* _WHAT TO DO_:
In the records below, take the line with "right knee: (101, 316)" and all lines after it, and copy them exactly, pictures excluded.

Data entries

________________________

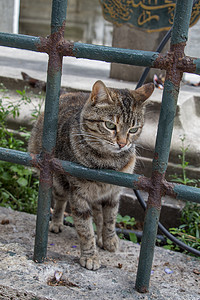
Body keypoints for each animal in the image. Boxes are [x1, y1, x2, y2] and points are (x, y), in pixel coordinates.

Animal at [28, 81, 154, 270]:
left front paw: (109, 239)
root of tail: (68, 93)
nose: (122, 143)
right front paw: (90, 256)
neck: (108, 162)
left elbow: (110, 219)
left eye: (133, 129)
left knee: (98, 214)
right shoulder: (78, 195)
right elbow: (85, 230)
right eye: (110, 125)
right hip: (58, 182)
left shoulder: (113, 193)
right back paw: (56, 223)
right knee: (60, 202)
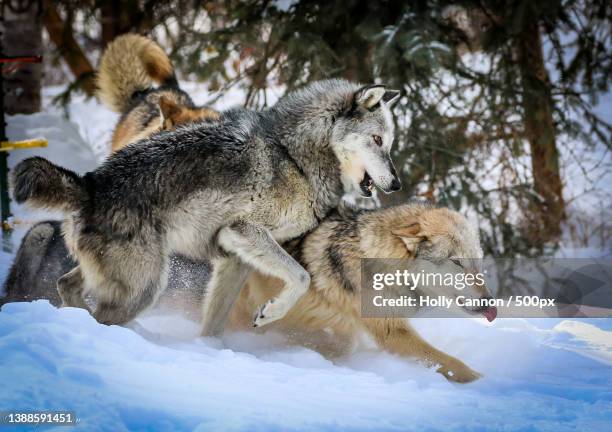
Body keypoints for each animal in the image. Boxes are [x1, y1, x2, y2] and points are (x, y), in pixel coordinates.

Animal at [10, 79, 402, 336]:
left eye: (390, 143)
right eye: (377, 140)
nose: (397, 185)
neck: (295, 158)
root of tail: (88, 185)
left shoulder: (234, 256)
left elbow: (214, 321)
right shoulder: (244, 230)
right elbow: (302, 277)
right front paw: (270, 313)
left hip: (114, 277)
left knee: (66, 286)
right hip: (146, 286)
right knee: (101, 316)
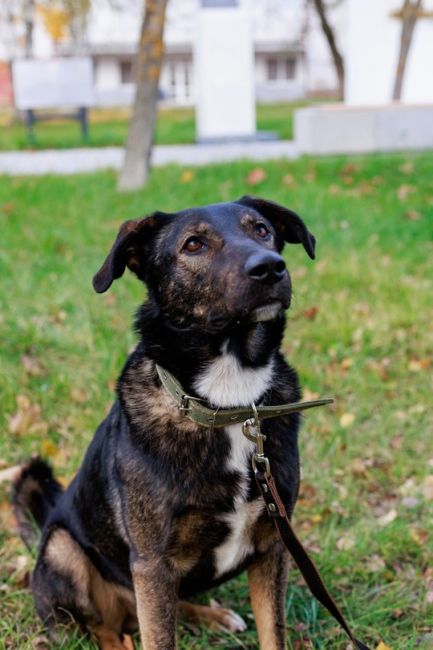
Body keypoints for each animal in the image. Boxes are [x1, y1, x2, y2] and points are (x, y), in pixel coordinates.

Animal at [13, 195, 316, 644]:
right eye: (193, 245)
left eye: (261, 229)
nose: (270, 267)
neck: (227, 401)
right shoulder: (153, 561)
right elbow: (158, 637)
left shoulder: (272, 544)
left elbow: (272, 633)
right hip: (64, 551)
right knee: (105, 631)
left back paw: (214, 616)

________________________

* _SOLVED PROBLEM_:
right knee: (101, 316)
Body keypoints for each animal in the image. Boxes are [x1, y1, x2, y2] and points are (x, y), in pixel coordinates.

Animal at [13, 195, 316, 644]:
right eye: (193, 245)
left eye: (261, 229)
nose: (270, 267)
neck: (227, 401)
right shoulder: (153, 561)
right elbow: (158, 637)
left shoulder: (272, 544)
left elbow: (272, 633)
right hip: (64, 551)
right knee: (105, 631)
left back paw: (214, 616)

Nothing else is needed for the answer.